▶ [Tâche à faire]: Recopiez mot pour mot le passage du texte fourni ci-dessous, en commençant à « A minima, la » et en terminant à « moins de facto). ».

▶ [Texte fourni]:
On voit combien la négation juridique de l'inégalité, de la violence sociale dans les rapports d'emploi permet d'en multiplier les nuisances. L'abrogation de la reconnaissance de la synallagmatique signifie le retour de l'esclavage, à ceci près que le maître de l'esclave avait intérêt à ne pas le laisser mourir de faim alors que l'employeur peut sans problème remplacer sa main d’œuvre morte de faim.

A minima, la suppression du caractère synallagmatique du code du travail impliquerait une égalité de fait entre les parties pour être juridiquement fondée. Cette égalité de fait entre les parties signifierait que

- l'employeur n'aurait pas de prise sur le salaire de l'employé
- le fruit du travail de l'employé lui appartiendraient pleinement (la propriété lucrative serait donc abrogée de jure ou, à tout le moins de facto).

▶ [Lignes fournies]:
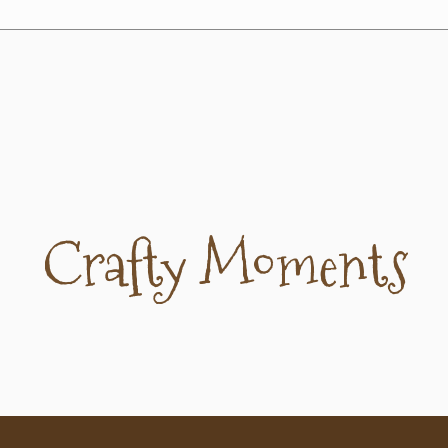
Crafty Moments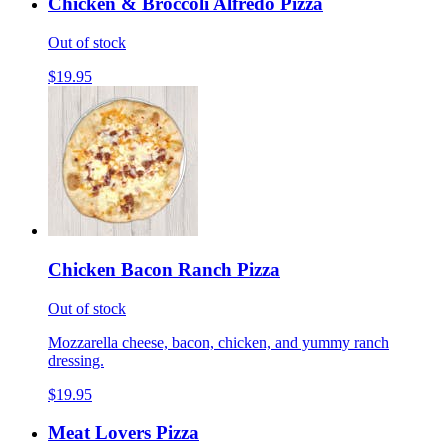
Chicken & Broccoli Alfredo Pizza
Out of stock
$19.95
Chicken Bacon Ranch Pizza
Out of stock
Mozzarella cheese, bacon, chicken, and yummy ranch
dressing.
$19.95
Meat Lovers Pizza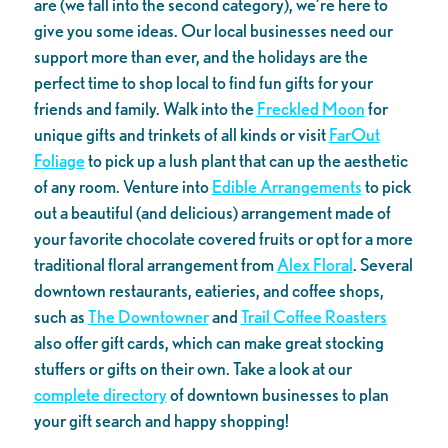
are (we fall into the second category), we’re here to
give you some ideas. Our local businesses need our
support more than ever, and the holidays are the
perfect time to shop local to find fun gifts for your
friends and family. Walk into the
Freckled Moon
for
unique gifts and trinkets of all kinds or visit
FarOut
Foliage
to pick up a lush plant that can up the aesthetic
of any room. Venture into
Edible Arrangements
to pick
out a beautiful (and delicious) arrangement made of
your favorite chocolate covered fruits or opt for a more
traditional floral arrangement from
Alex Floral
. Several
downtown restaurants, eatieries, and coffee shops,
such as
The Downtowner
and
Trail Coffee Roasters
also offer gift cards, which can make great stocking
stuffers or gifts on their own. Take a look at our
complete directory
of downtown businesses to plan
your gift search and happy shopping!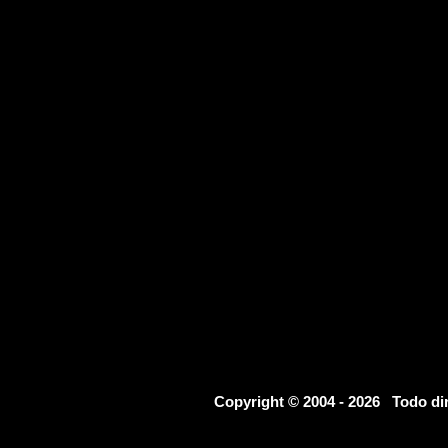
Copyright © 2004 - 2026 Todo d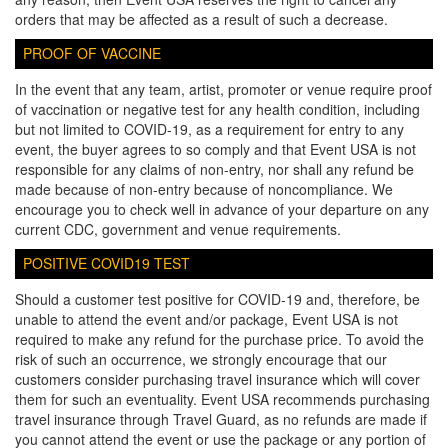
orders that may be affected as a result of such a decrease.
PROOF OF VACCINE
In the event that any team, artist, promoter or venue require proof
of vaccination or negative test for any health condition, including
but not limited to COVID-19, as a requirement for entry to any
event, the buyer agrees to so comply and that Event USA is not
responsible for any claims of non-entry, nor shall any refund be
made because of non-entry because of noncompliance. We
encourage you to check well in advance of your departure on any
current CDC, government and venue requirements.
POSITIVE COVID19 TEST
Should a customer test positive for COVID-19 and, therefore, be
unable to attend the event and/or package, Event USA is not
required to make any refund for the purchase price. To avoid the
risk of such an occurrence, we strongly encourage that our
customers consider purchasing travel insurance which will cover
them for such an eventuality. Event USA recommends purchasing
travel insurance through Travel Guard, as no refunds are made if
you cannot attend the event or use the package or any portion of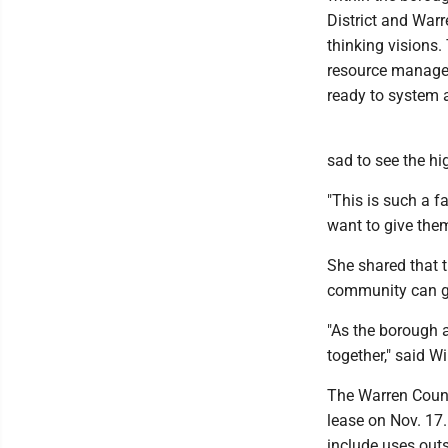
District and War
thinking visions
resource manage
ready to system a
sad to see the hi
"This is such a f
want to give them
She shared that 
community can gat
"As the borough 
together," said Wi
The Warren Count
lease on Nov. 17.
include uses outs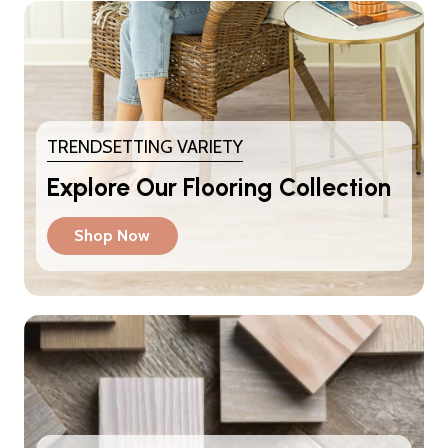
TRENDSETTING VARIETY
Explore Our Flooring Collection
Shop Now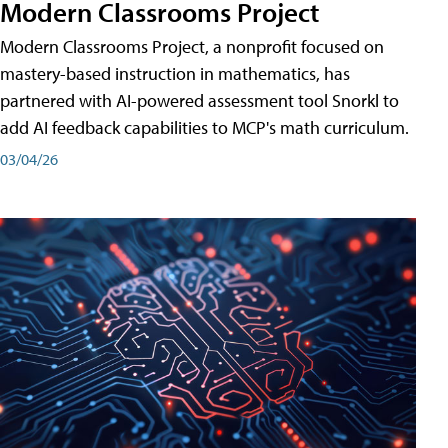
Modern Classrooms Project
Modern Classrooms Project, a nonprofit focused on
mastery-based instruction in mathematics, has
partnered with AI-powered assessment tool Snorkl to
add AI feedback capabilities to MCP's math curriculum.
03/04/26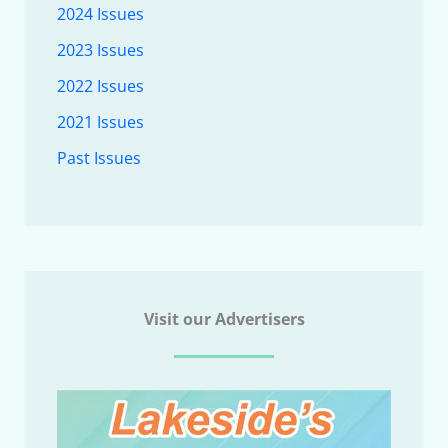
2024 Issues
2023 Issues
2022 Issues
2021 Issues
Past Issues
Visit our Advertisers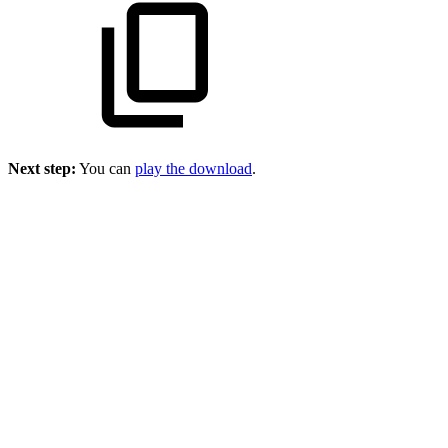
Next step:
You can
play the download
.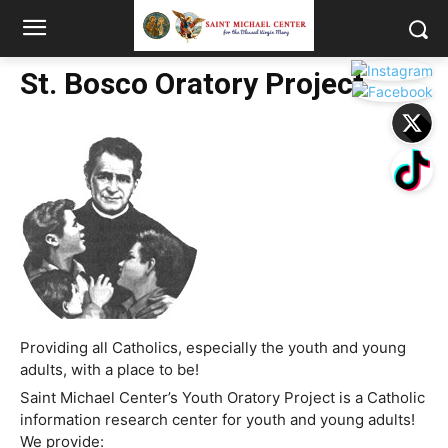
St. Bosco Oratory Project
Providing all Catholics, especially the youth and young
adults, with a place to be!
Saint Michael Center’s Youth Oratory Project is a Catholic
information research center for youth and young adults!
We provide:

* * *

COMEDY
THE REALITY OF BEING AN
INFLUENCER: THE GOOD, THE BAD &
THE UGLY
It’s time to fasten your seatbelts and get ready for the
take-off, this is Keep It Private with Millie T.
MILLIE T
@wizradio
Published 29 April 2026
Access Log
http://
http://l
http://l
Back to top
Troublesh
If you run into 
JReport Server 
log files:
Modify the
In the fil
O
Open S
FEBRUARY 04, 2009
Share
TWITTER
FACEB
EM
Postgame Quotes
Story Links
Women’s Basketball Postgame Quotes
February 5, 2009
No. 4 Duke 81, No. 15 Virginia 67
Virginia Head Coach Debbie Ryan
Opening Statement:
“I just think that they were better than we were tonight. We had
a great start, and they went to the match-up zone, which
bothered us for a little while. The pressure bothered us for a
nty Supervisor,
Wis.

▶ [Zone de réponse]:
A minima, la suppression du caractère synallagmatique du code du travail impliquerait une égalité de fait entre les parties pour être juridiquement fondée. Cette égalité de fait entre les parties signifierait que

- l'employeur n'aurait pas de prise sur le salaire de l'employé
- le fruit du travail de l'employé lui appartiendraient pleinement (la propriété lucrative serait donc abrogée de jure ou, à tout le moins de facto).